I have a set of reviews and I've clustered them with k-means and got the clusters each review belongs to (Ex: 1,2,3...). I also have the real labels of which clusters these belongs to Ex: location, food etc.) and I need to compare them with Rand index.
As I have cluster numbers and cluster labels how I can I apply Rand index to compare?
Is there any intermediate step that I should follow?
Edit: I've seen the post Rand Index function (clustering performance evaluation) but it does not answer my question.
In that question, you have
labels_true = [1, 1, 0, 0, 0, 0]
labels_pred = [0, 0, 0, 1, 0, 1]
but what I have is something like below,
labels_true = ['food', 'view', 'room', 'food', 'staff', 'staff']

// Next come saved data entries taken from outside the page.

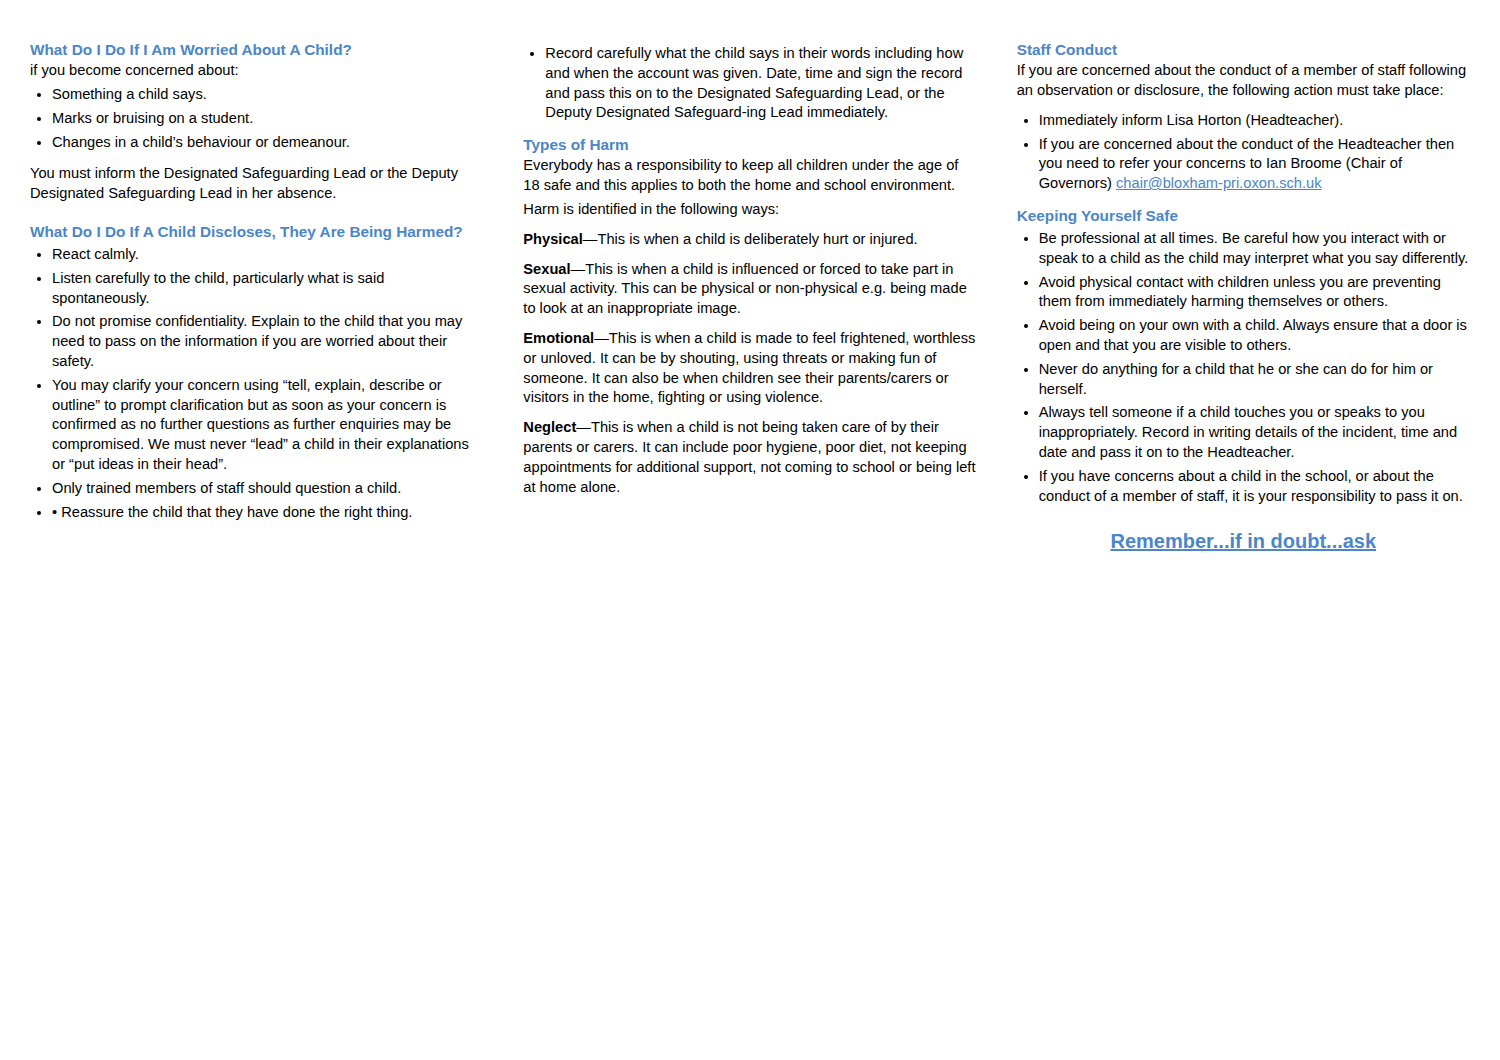What Do I Do If I Am Worried About A Child?
if you become concerned about:
Something a child says.
Marks or bruising on a student.
Changes in a child’s behaviour or demeanour.
You must inform the Designated Safeguarding Lead or the Deputy Designated Safeguarding Lead in her absence.
What Do I Do If A Child Discloses, They Are Being Harmed?
React calmly.
Listen carefully to the child, particularly what is said spontaneously.
Do not promise confidentiality. Explain to the child that you may need to pass on the information if you are worried about their safety.
You may clarify your concern using “tell, explain, describe or outline” to prompt clarification but as soon as your concern is confirmed as no further questions as further enquiries may be compromised. We must never “lead” a child in their explanations or “put ideas in their head”.
Only trained members of staff should question a child.
• Reassure the child that they have done the right thing.
Record carefully what the child says in their words including how and when the account was given. Date, time and sign the record and pass this on to the Designated Safeguarding Lead, or the Deputy Designated Safeguard-ing Lead immediately.
Types of Harm
Everybody has a responsibility to keep all children under the age of 18 safe and this applies to both the home and school environment.
Harm is identified in the following ways:
Physical—This is when a child is deliberately hurt or injured.
Sexual—This is when a child is influenced or forced to take part in sexual activity. This can be physical or non-physical e.g. being made to look at an inappropriate image.
Emotional—This is when a child is made to feel frightened, worthless or unloved. It can be by shouting, using threats or making fun of someone. It can also be when children see their parents/carers or visitors in the home, fighting or using violence.
Neglect—This is when a child is not being taken care of by their parents or carers. It can include poor hygiene, poor diet, not keeping appointments for additional support, not coming to school or being left at home alone.
Staff Conduct
If you are concerned about the conduct of a member of staff following an observation or disclosure, the following action must take place:
Immediately inform Lisa Horton (Headteacher).
If you are concerned about the conduct of the Headteacher then you need to refer your concerns to Ian Broome (Chair of Governors) chair@bloxham-pri.oxon.sch.uk
Keeping Yourself Safe
Be professional at all times. Be careful how you interact with or speak to a child as the child may interpret what you say differently.
Avoid physical contact with children unless you are preventing them from immediately harming themselves or others.
Avoid being on your own with a child. Always ensure that a door is open and that you are visible to others.
Never do anything for a child that he or she can do for him or herself.
Always tell someone if a child touches you or speaks to you inappropriately. Record in writing details of the incident, time and date and pass it on to the Headteacher.
If you have concerns about a child in the school, or about the conduct of a member of staff, it is your responsibility to pass it on.
Remember...if in doubt...ask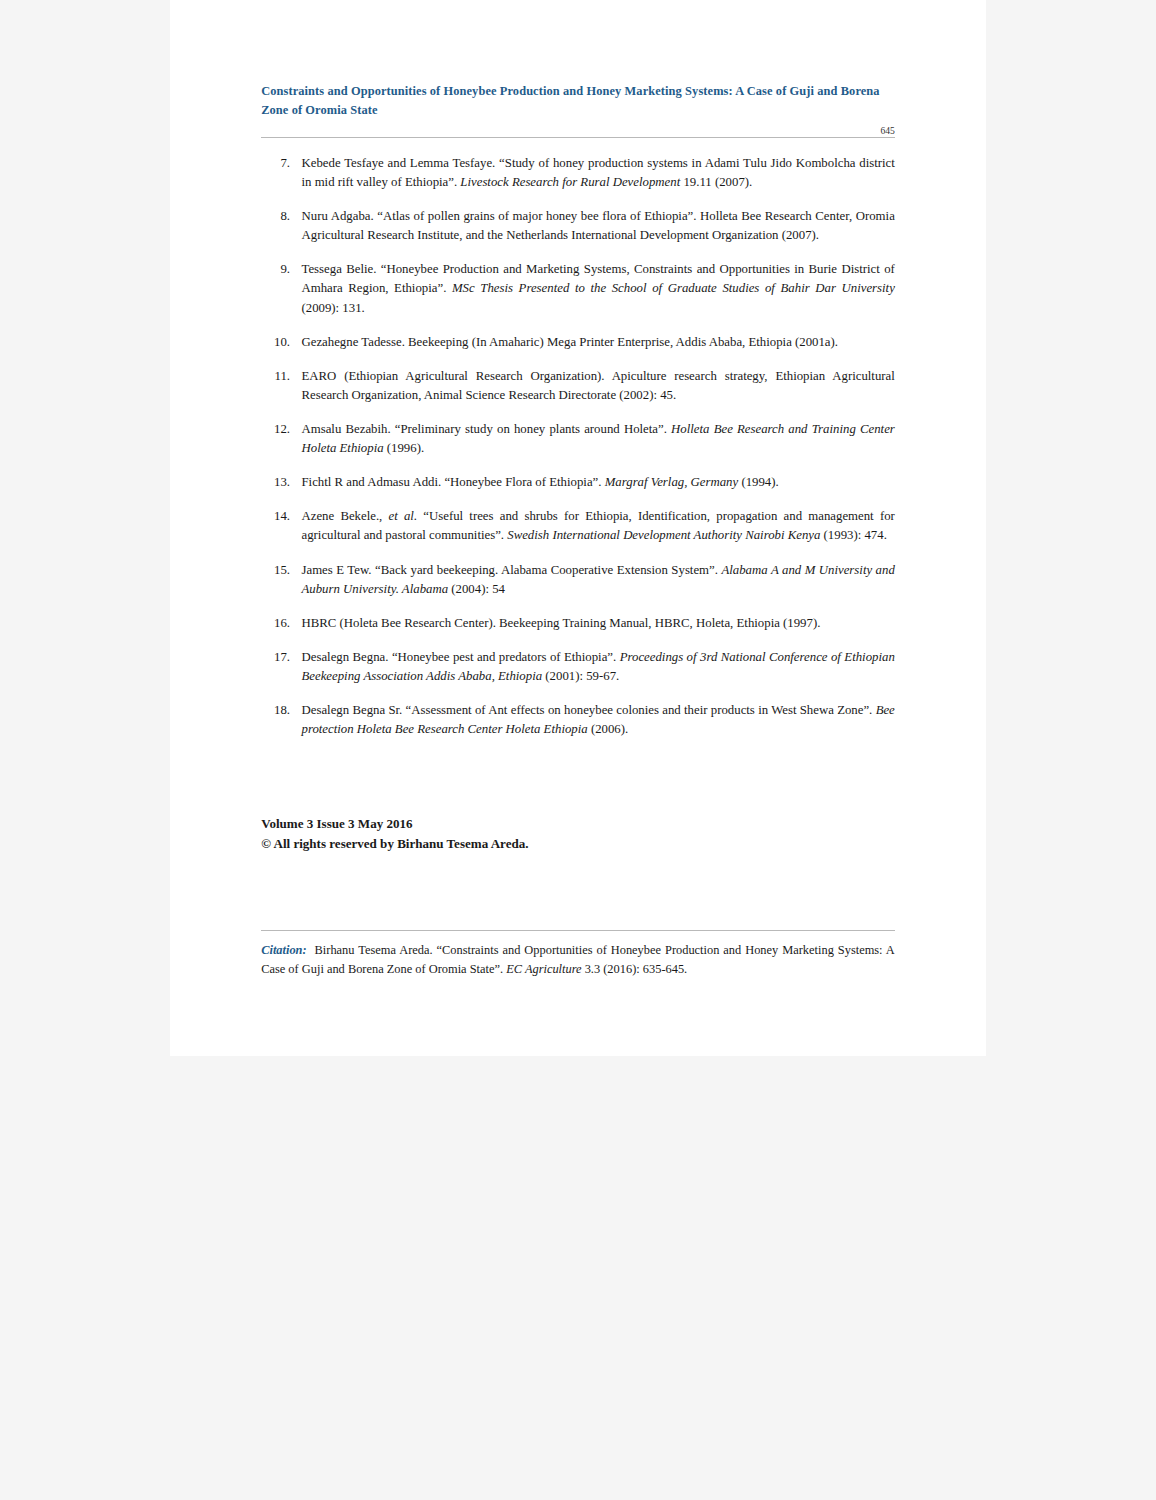Constraints and Opportunities of Honeybee Production and Honey Marketing Systems: A Case of Guji and Borena Zone of Oromia State
645
7. Kebede Tesfaye and Lemma Tesfaye. “Study of honey production systems in Adami Tulu Jido Kombolcha district in mid rift valley of Ethiopia”. Livestock Research for Rural Development 19.11 (2007).
8. Nuru Adgaba. “Atlas of pollen grains of major honey bee flora of Ethiopia”. Holleta Bee Research Center, Oromia Agricultural Research Institute, and the Netherlands International Development Organization (2007).
9. Tessega Belie. “Honeybee Production and Marketing Systems, Constraints and Opportunities in Burie District of Amhara Region, Ethiopia”. MSc Thesis Presented to the School of Graduate Studies of Bahir Dar University (2009): 131.
10. Gezahegne Tadesse. Beekeeping (In Amaharic) Mega Printer Enterprise, Addis Ababa, Ethiopia (2001a).
11. EARO (Ethiopian Agricultural Research Organization). Apiculture research strategy, Ethiopian Agricultural Research Organization, Animal Science Research Directorate (2002): 45.
12. Amsalu Bezabih. “Preliminary study on honey plants around Holeta”. Holleta Bee Research and Training Center Holeta Ethiopia (1996).
13. Fichtl R and Admasu Addi. “Honeybee Flora of Ethiopia”. Margraf Verlag, Germany (1994).
14. Azene Bekele., et al. “Useful trees and shrubs for Ethiopia, Identification, propagation and management for agricultural and pastoral communities”. Swedish International Development Authority Nairobi Kenya (1993): 474.
15. James E Tew. “Back yard beekeeping. Alabama Cooperative Extension System”. Alabama A and M University and Auburn University. Alabama (2004): 54
16. HBRC (Holeta Bee Research Center). Beekeeping Training Manual, HBRC, Holeta, Ethiopia (1997).
17. Desalegn Begna. “Honeybee pest and predators of Ethiopia”. Proceedings of 3rd National Conference of Ethiopian Beekeeping Association Addis Ababa, Ethiopia (2001): 59-67.
18. Desalegn Begna Sr. “Assessment of Ant effects on honeybee colonies and their products in West Shewa Zone”. Bee protection Holeta Bee Research Center Holeta Ethiopia (2006).
Volume 3 Issue 3 May 2016
© All rights reserved by Birhanu Tesema Areda.
Citation: Birhanu Tesema Areda. “Constraints and Opportunities of Honeybee Production and Honey Marketing Systems: A Case of Guji and Borena Zone of Oromia State”. EC Agriculture 3.3 (2016): 635-645.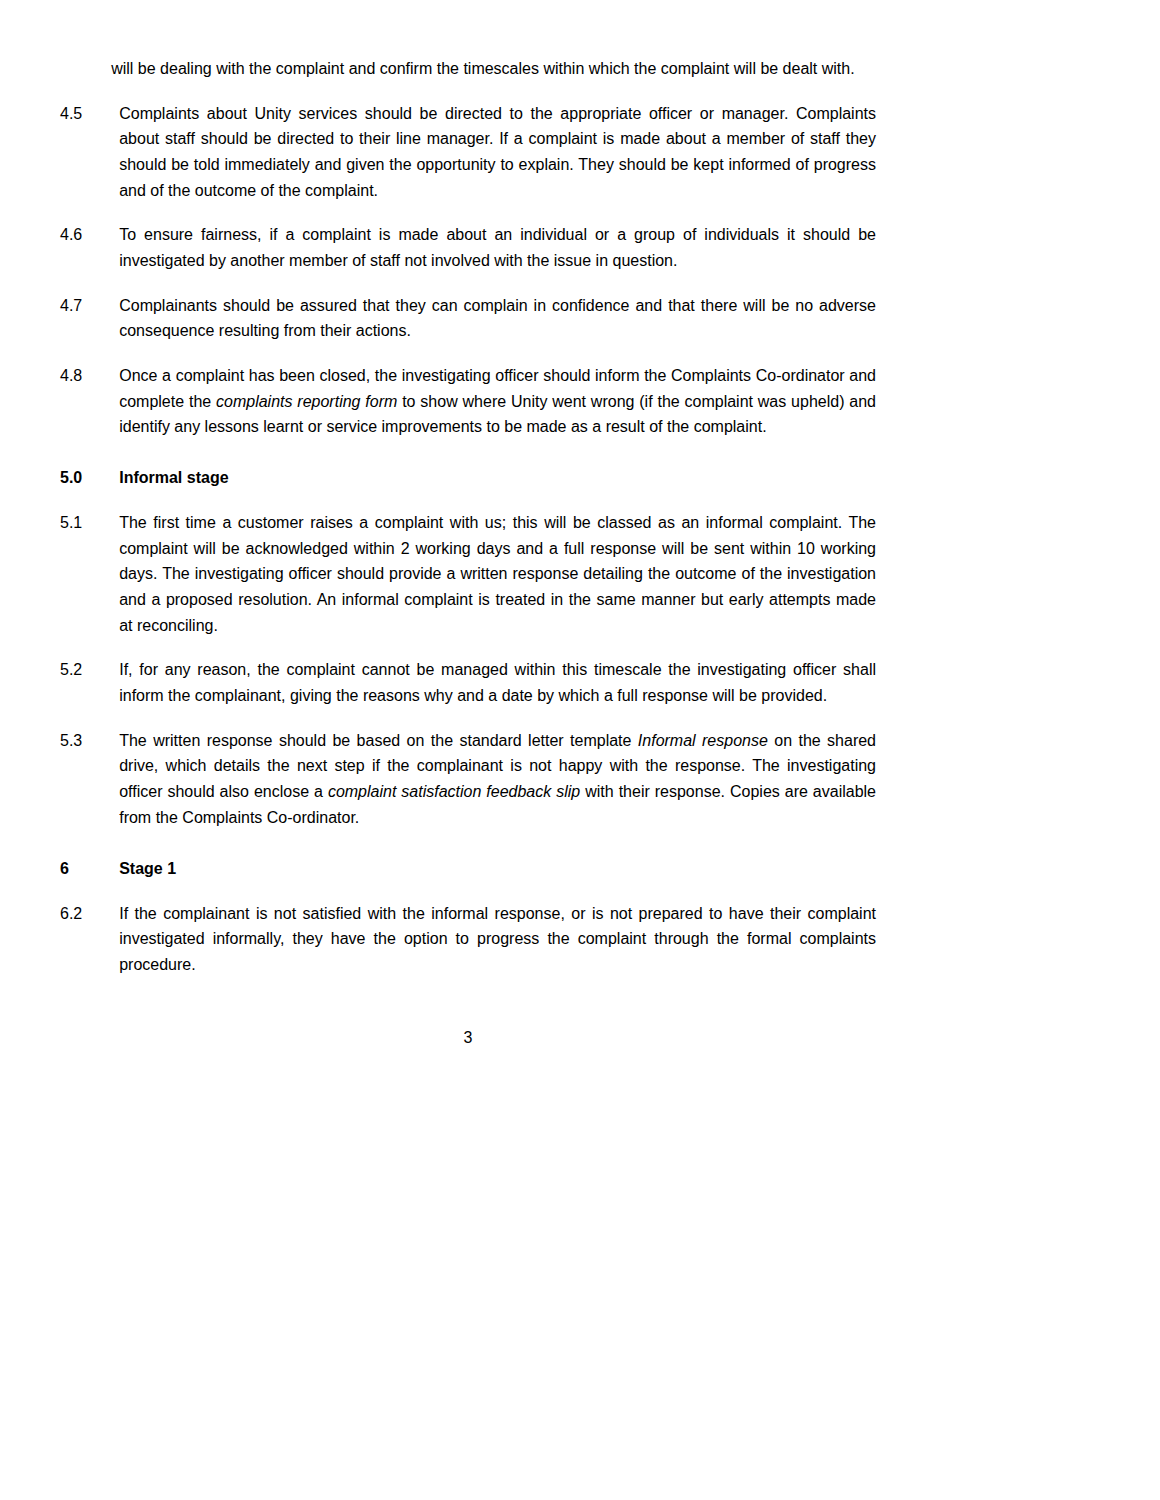will be dealing with the complaint and confirm the timescales within which the complaint will be dealt with.
4.5
Complaints about Unity services should be directed to the appropriate officer or manager. Complaints about staff should be directed to their line manager. If a complaint is made about a member of staff they should be told immediately and given the opportunity to explain. They should be kept informed of progress and of the outcome of the complaint.
4.6
To ensure fairness, if a complaint is made about an individual or a group of individuals it should be investigated by another member of staff not involved with the issue in question.
4.7
Complainants should be assured that they can complain in confidence and that there will be no adverse consequence resulting from their actions.
4.8
Once a complaint has been closed, the investigating officer should inform the Complaints Co-ordinator and complete the complaints reporting form to show where Unity went wrong (if the complaint was upheld) and identify any lessons learnt or service improvements to be made as a result of the complaint.
5.0 Informal stage
5.1
The first time a customer raises a complaint with us; this will be classed as an informal complaint. The complaint will be acknowledged within 2 working days and a full response will be sent within 10 working days. The investigating officer should provide a written response detailing the outcome of the investigation and a proposed resolution. An informal complaint is treated in the same manner but early attempts made at reconciling.
5.2
If, for any reason, the complaint cannot be managed within this timescale the investigating officer shall inform the complainant, giving the reasons why and a date by which a full response will be provided.
5.3
The written response should be based on the standard letter template Informal response on the shared drive, which details the next step if the complainant is not happy with the response. The investigating officer should also enclose a complaint satisfaction feedback slip with their response. Copies are available from the Complaints Co-ordinator.
6 Stage 1
6.2
If the complainant is not satisfied with the informal response, or is not prepared to have their complaint investigated informally, they have the option to progress the complaint through the formal complaints procedure.
3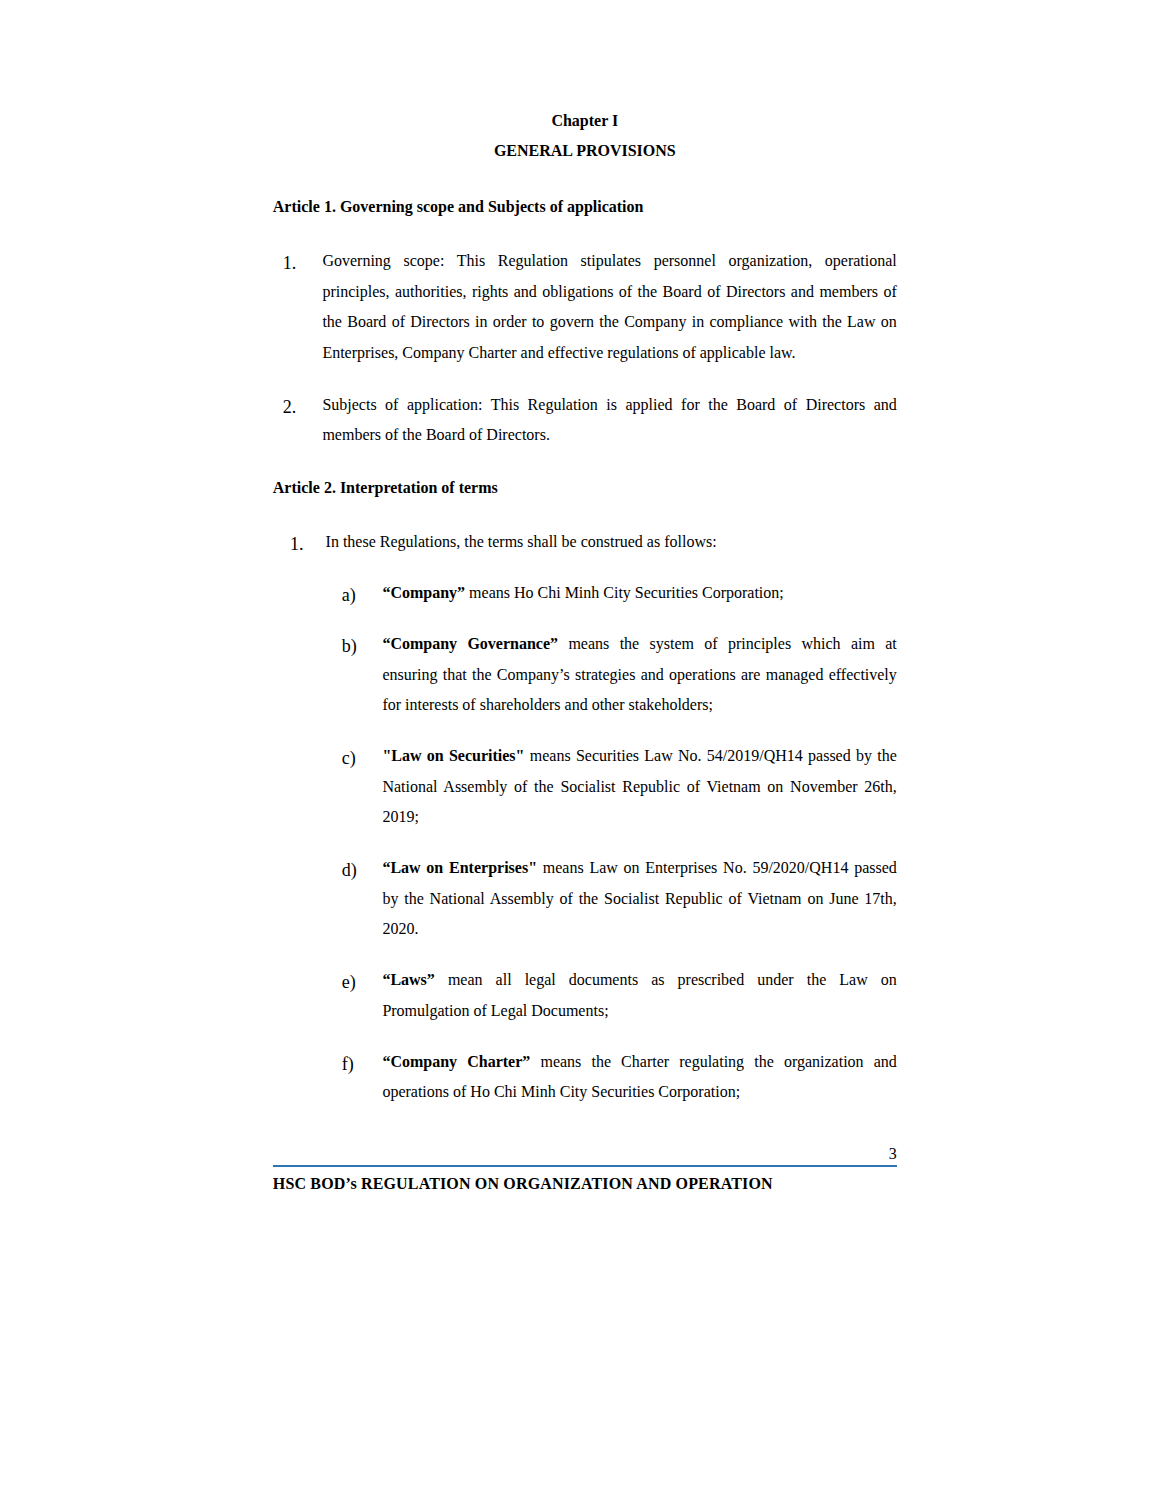Chapter IGENERAL PROVISIONS
Article 1. Governing scope and Subjects of application
Governing scope: This Regulation stipulates personnel organization, operational principles, authorities, rights and obligations of the Board of Directors and members of the Board of Directors in order to govern the Company in compliance with the Law on Enterprises, Company Charter and effective regulations of applicable law.
Subjects of application: This Regulation is applied for the Board of Directors and members of the Board of Directors.
Article 2. Interpretation of terms
In these Regulations, the terms shall be construed as follows:
“Company” means Ho Chi Minh City Securities Corporation;
“Company Governance” means the system of principles which aim at ensuring that the Company’s strategies and operations are managed effectively for interests of shareholders and other stakeholders;
"Law on Securities" means Securities Law No. 54/2019/QH14 passed by the National Assembly of the Socialist Republic of Vietnam on November 26th, 2019;
“Law on Enterprises" means Law on Enterprises No. 59/2020/QH14 passed by the National Assembly of the Socialist Republic of Vietnam on June 17th, 2020.
“Laws” mean all legal documents as prescribed under the Law on Promulgation of Legal Documents;
“Company Charter” means the Charter regulating the organization and operations of Ho Chi Minh City Securities Corporation;
3
HSC BOD’s REGULATION ON ORGANIZATION AND OPERATION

labels_pred = [0, 0, 0, 1, 0, 1]
Any help is highly appreciated.
CodePudding user response:
Just use the sklearn.metrics.rand_score
function:
from sklearn.metrics import rand_score
rand_score(labels_true, labels_pred)
It doesn't matter if true labels and predicted labels have values in different domains. Please have a look at the examples:
>>> rand_score(['a', 'b', 'c'], [5, 6, 7])
1.0
>>> rand_score([0, 1, 2], [5, 6, 7])
1.0
>>> rand_score(['a', 'a', 'b'], [0, 1, 2])
0.6666666666666666
>>> rand_score(['a', 'a', 'b'], [7, 7, 2])
1.0